Ele apresentou o recibo da compra no processo. No entanto, como sua moto ainda estava em nome de Rieny, ela acabou sendo bloqueada no processo.
A defesa reclama que até o momento ele “não pode realizar a venda da mesma [a moto] por conta das restrições inseridas, suportando mesmo prejuízo pois não pode transferir para terceiros e a mesma ficando parada em estoque”.
No geral, as pessoas que tiveram os bens bloqueados alegam que tinham ido a Brasília para uma manifestação pacífica, e que não foram os responsáveis pelo financiamento dos atos que depredaram os edifícios do Congresso, do STF e o Palácio do Planalto.

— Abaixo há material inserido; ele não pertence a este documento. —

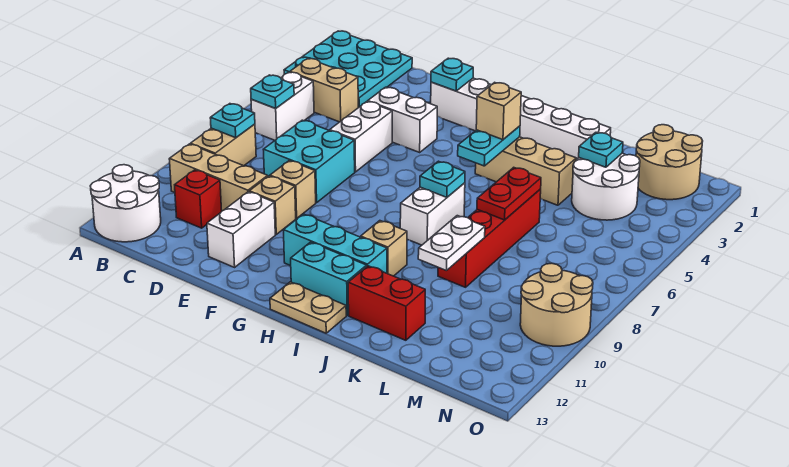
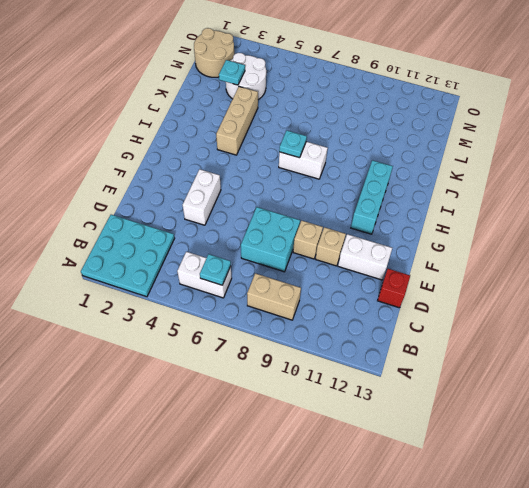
red brick D13 level 1 -> red brick C11 level 1
none -> white round brick A12:B13 level 1
none -> tan brick B4:C4 level 1
none -> tan brick B10:D10 level 1
none -> white brick E5:E6 level 1

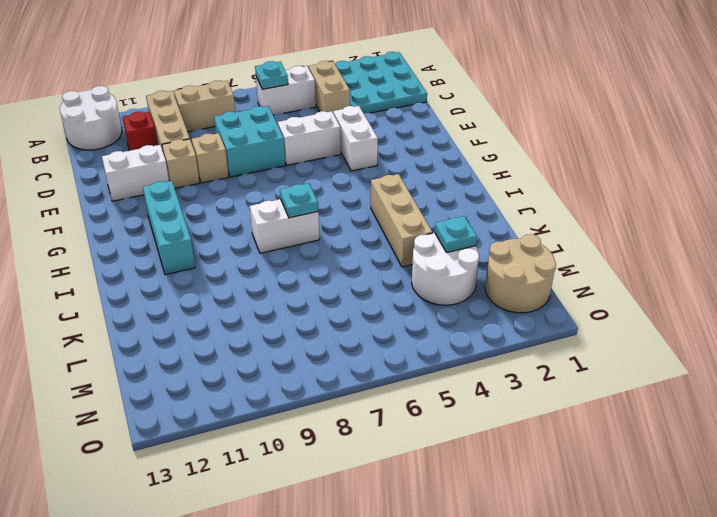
none -> white brick F2:K2 level 1
none -> cyan brick H12:I12 level 1
none -> tan plate H13:I13 level 1
none -> tan brick I10 level 1

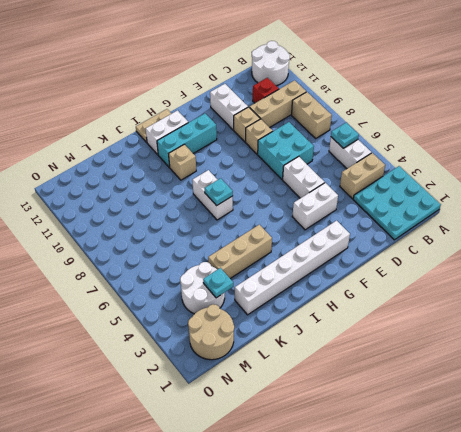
white brick H12:I12 level 1 -> cyan brick H12:I12 level 1
none -> red brick J12:K12 level 1
none -> red brick K6:K9 level 1
none -> tan round brick N9:O10 level 1
none -> cyan plate B8 level 2

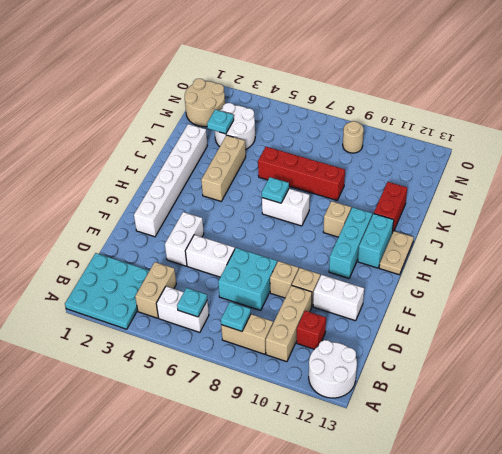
tan round brick N9 level 1 -> tan round brick N9:O10 level 1
none -> cyan plate F2 level 2
none -> cyan plate I4:I5 level 2
none -> red plate K6:K7 level 2
none -> white plate K9:K10 level 2

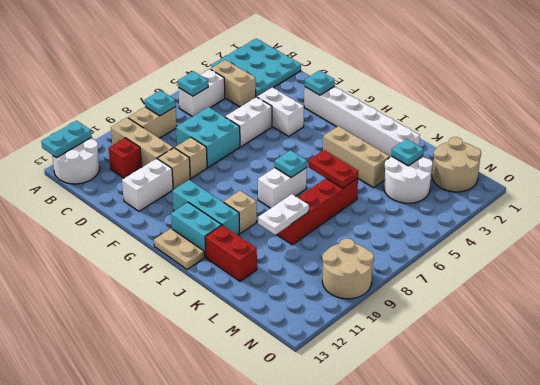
cyan plate A12:A13 level 2 -> cyan plate I4:I5 level 2
red plate J6:K6 level 2 -> red plate K6:K7 level 2
none -> tan brick I4 level 3

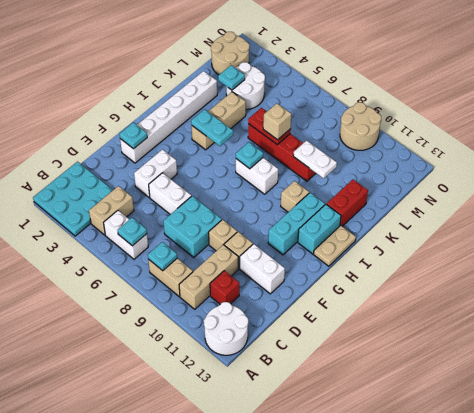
tan brick K7 level 3 -> tan brick I4 level 3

A defesa da aposentada Aparecida Zanini disse que o grupo que estava no ônibus não necessariamente participaria de manifestações, mas ia em uma excursão “em que alguns aproveitaram a oportunidade para conhecer a capital federal”.
A aposentada disse que acreditava ainda segundo a defesa que o 8 de janeiro era um evento que “seria realizado de forma mansa e pacífica”.
O contrato com a empresa de ônibus que foi a Brasília estava em nome de Aparecida, mas a defesa afirma que isso era uma exigência da ANTT (Agência Nacional de Transportes Terrestres); e que cada um dos passageiros pagou individualmente pela viagem.
“[Aparecida] nunca foi financiadora/patrocinadora de nada, sendo que sua aposentadoria de R$ 2.344, que se encontra bloqueada, quase não consegue patrocinar nem a si própria”, diz o advogado Gustavo Gottardi.
Procurada, a AGU diz que faz reconsiderações de pedidos quando o suspeito apresenta argumentações e provas. É o caso, por exemplo, de uma empresa de turismo que acabou retirada do pedido final de ressarcimento de danos à União por ter sido considerada apenas uma intermediária do fretamento de ônibus.
Segundo o órgão, a empresa comprovou a contratação e comprovante de pagamento do serviço pelo ex-policial Valfrido Chieppe Dias. Valfrido foi preso em 23 de janeiro pela Polícia Federal nas investigações dos atos golpistas.
“Dias passou a integrar o polo passivo da ação civil pública proposta pela AGU à Justiça Federal, em 3 de março último, com pedido de indenização de dano moral coletivo em razão da destruição do patrimônio público”, diz a AGU.
“O fato de a empresa ter sido excluída da ação não implica que ela não possa ser novamente incluída na demanda, caso novos elementos provem sua eventual participação nos eventos mencionados.”
Na ação que pede a condenação definitiva pelos danos aos cofres públicos, a AGU afirma que os suspeitos de participarem dos atos “possuíam consciência de que o movimento em organização poderia ocasionar o evento tal como ocorrido”.
Também afirma que os anúncios de convocação já faziam “referência expressa a desígnios de atos não pacíficos (ou de duvidosa pacificidade) e de tomada de poder, fato que demonstra uma articulação prévia ao movimento com finalidade não ordeira, sendo o financiamento do transporte um vetor primordial para que ele ganhasse corpo e se materializasse nos termos ocorridos”.